**AIM OF THE TASK**
Copy the lines below verbatim, starting at the line that contains "Name the event on Tuesday" and ending at the line that contains "11:30 AM, halfway", both included.

**Data excerpts**
○ ○ ○ ○

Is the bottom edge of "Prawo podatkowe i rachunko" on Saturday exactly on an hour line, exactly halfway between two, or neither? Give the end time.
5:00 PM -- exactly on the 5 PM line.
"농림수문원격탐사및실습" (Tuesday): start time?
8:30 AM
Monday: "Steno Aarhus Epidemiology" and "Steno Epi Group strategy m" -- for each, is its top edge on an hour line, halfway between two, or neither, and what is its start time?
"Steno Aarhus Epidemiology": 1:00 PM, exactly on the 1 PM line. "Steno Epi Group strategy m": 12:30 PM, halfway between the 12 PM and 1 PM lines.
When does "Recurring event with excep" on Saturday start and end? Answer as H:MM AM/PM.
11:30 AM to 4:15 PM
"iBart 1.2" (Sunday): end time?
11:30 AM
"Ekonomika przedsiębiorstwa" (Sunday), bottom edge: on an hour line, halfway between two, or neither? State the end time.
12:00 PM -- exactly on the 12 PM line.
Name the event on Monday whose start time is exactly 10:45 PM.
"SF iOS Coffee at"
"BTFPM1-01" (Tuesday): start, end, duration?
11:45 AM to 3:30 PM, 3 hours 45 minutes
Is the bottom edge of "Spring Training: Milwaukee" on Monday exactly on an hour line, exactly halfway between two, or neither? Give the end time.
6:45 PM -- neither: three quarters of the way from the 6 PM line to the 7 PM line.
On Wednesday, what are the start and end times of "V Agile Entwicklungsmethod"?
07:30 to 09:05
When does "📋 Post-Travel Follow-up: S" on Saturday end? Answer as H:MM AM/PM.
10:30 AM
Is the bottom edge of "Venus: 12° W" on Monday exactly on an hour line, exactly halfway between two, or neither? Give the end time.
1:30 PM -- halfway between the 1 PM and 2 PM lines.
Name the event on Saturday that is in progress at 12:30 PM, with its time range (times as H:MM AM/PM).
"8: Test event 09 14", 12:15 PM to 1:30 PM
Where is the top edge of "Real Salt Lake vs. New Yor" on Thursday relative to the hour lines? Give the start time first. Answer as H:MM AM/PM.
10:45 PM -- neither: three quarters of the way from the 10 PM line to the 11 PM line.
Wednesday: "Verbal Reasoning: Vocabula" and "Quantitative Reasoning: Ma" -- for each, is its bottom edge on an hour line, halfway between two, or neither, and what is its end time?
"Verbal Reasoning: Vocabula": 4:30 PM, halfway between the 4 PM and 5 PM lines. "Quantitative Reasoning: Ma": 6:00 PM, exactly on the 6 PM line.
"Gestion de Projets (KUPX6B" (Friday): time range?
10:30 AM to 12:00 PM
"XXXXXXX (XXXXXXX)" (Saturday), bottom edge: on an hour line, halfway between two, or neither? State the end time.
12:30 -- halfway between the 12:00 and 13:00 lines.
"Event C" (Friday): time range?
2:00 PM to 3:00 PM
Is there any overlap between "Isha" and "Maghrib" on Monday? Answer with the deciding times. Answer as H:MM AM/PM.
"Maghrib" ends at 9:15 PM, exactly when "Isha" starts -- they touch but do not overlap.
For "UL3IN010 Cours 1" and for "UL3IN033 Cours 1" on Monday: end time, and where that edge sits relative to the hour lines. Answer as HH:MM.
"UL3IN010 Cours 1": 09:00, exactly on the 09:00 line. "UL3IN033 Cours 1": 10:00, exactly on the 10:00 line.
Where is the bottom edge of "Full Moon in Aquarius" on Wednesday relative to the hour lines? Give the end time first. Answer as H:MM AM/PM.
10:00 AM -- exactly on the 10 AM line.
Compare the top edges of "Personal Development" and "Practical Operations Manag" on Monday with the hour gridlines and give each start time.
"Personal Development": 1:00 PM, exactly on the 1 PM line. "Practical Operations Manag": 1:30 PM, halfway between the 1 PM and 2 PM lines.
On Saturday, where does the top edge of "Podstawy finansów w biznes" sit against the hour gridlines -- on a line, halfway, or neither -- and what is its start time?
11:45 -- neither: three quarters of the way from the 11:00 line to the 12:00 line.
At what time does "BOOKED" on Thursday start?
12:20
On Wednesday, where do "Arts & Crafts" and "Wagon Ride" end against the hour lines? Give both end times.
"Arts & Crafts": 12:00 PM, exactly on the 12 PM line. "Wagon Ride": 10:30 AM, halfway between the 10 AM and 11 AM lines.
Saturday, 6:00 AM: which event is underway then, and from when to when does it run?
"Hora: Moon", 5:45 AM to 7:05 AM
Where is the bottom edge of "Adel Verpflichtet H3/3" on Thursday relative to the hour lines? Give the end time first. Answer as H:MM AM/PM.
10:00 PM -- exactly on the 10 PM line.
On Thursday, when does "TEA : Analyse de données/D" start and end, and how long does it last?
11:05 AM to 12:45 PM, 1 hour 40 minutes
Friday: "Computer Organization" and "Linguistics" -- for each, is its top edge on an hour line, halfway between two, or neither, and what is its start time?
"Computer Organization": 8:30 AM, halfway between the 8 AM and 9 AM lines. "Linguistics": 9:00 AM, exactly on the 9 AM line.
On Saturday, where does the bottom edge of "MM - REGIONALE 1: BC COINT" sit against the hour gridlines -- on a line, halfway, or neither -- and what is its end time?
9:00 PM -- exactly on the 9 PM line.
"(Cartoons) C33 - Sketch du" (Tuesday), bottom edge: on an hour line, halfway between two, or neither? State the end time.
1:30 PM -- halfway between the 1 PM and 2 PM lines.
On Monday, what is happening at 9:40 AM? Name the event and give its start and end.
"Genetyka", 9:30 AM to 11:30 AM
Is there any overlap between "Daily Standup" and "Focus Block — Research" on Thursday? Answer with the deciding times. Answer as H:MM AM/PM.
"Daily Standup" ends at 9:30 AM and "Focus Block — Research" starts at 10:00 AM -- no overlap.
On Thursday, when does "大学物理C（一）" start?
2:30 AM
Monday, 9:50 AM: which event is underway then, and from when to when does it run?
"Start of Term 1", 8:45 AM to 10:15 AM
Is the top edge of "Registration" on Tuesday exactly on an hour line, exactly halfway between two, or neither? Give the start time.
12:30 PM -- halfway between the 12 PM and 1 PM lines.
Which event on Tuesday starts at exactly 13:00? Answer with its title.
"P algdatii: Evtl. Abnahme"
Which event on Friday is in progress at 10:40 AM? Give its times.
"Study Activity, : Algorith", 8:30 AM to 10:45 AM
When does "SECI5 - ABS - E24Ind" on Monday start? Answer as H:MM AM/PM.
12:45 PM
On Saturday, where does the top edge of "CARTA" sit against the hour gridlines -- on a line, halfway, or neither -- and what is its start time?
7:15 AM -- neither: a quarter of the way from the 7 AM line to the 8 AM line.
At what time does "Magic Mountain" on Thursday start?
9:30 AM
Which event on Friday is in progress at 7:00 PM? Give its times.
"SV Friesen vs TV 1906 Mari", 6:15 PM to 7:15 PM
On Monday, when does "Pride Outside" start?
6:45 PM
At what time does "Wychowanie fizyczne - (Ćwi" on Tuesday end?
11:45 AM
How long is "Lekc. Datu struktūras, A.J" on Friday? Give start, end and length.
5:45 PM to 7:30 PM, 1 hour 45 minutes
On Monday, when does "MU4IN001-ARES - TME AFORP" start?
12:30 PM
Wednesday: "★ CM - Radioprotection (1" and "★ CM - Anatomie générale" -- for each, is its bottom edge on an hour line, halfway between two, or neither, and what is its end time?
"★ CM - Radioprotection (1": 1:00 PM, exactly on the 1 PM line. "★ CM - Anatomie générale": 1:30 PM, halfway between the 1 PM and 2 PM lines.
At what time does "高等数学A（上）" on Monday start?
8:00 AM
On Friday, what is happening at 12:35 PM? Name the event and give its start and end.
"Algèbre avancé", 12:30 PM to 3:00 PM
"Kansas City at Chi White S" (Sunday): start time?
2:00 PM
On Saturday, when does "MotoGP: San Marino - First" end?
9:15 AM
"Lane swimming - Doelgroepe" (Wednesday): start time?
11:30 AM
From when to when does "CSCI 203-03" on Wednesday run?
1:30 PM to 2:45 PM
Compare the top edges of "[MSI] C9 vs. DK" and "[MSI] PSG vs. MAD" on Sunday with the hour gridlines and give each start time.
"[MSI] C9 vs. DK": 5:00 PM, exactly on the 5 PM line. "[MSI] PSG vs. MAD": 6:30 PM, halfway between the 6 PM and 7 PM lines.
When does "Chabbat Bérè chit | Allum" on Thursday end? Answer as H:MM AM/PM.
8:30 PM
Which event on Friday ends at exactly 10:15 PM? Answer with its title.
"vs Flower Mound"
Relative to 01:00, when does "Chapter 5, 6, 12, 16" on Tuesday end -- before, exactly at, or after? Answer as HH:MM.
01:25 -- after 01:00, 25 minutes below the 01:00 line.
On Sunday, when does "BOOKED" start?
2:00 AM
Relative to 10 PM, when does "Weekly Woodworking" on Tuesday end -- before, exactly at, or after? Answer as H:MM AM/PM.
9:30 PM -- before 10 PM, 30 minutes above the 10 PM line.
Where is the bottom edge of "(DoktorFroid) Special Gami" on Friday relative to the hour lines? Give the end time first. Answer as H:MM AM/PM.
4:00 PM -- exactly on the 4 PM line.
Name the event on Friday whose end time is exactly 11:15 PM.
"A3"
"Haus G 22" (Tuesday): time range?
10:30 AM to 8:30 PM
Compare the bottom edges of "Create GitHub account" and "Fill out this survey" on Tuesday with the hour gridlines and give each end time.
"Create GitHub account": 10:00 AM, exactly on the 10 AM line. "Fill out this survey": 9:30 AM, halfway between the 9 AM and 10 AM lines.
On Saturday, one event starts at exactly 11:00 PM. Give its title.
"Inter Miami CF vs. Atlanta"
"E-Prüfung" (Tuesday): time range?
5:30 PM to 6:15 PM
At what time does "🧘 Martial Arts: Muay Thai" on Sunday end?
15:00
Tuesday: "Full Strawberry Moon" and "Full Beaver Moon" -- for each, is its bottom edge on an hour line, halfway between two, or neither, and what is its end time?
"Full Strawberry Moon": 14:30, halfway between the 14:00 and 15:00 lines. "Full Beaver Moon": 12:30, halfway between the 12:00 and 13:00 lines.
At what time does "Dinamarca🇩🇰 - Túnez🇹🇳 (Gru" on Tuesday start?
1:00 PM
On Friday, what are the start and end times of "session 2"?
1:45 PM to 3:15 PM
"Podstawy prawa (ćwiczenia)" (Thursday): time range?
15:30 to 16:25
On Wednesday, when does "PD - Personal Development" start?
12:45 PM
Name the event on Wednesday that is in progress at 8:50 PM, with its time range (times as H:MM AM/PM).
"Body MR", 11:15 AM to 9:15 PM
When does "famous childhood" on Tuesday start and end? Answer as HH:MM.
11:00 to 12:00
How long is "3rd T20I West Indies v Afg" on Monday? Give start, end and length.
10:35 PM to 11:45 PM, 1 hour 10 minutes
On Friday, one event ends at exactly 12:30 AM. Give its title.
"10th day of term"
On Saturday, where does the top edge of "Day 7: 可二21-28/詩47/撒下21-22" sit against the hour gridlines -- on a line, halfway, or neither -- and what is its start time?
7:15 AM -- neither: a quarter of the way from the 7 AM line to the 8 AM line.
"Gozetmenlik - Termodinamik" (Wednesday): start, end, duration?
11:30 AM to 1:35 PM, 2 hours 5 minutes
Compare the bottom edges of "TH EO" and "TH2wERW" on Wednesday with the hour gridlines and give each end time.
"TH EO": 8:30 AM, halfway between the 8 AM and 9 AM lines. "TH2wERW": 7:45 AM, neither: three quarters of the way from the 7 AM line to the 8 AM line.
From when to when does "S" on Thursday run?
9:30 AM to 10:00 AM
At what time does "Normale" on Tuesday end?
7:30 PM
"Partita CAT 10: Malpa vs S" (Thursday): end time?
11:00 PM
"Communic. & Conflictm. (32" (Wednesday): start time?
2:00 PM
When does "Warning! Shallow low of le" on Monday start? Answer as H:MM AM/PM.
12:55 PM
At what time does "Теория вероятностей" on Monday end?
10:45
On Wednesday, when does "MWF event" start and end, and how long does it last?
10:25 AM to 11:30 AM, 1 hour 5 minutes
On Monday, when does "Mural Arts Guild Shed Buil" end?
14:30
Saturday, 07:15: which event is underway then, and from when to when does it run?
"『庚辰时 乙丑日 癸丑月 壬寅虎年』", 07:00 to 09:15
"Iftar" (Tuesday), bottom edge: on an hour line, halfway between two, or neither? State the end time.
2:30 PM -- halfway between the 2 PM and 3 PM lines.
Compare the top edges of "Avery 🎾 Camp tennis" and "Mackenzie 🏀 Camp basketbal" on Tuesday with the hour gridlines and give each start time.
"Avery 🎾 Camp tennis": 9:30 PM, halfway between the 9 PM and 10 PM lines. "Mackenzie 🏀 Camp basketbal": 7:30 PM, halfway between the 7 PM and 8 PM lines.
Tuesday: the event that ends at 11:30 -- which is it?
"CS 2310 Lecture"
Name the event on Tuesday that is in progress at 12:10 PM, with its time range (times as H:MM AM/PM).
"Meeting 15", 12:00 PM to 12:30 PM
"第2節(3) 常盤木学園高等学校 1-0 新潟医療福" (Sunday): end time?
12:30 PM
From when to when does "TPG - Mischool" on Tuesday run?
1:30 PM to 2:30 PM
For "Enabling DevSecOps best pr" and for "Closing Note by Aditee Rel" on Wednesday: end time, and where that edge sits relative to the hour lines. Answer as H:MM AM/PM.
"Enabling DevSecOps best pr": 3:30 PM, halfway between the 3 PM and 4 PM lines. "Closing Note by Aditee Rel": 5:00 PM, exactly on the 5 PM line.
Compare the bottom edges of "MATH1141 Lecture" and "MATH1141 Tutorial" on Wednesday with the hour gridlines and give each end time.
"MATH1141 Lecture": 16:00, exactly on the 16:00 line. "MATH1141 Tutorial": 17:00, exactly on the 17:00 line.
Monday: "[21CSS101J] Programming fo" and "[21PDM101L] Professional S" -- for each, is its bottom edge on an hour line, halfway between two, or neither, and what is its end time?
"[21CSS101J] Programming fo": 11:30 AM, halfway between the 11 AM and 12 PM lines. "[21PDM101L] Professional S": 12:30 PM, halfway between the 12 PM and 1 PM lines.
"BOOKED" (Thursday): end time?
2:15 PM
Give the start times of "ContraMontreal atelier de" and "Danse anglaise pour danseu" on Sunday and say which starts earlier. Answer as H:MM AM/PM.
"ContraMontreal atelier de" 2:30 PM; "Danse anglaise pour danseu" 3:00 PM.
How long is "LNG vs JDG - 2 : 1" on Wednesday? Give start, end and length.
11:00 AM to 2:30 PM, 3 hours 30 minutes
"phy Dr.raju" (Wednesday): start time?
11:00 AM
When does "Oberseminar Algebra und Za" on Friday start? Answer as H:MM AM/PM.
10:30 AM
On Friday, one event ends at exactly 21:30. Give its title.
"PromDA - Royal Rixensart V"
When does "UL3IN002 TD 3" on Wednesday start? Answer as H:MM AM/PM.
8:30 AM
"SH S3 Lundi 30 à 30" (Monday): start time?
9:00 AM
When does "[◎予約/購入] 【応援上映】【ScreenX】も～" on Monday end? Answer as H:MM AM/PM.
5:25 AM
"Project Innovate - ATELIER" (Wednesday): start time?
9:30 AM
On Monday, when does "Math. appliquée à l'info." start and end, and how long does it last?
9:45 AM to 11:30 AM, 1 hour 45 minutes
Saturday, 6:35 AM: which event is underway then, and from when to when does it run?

○ ○ ○ ○

**EXERCISE ANSWER**
Name the event on Tuesday that is in progress at 12:10 PM, with its time range (times as H:MM AM/PM).
"Meeting 15", 12:00 PM to 12:30 PM
"第2節(3) 常盤木学園高等学校 1-0 新潟医療福" (Sunday): end time?
12:30 PM
From when to when does "TPG - Mischool" on Tuesday run?
1:30 PM to 2:30 PM
For "Enabling DevSecOps best pr" and for "Closing Note by Aditee Rel" on Wednesday: end time, and where that edge sits relative to the hour lines. Answer as H:MM AM/PM.
"Enabling DevSecOps best pr": 3:30 PM, halfway between the 3 PM and 4 PM lines. "Closing Note by Aditee Rel": 5:00 PM, exactly on the 5 PM line.
Compare the bottom edges of "MATH1141 Lecture" and "MATH1141 Tutorial" on Wednesday with the hour gridlines and give each end time.
"MATH1141 Lecture": 16:00, exactly on the 16:00 line. "MATH1141 Tutorial": 17:00, exactly on the 17:00 line.
Monday: "[21CSS101J] Programming fo" and "[21PDM101L] Professional S" -- for each, is its bottom edge on an hour line, halfway between two, or neither, and what is its end time?
"[21CSS101J] Programming fo": 11:30 AM, halfway between the 11 AM and 12 PM lines. "[21PDM101L] Professional S": 12:30 PM, halfway between the 12 PM and 1 PM lines.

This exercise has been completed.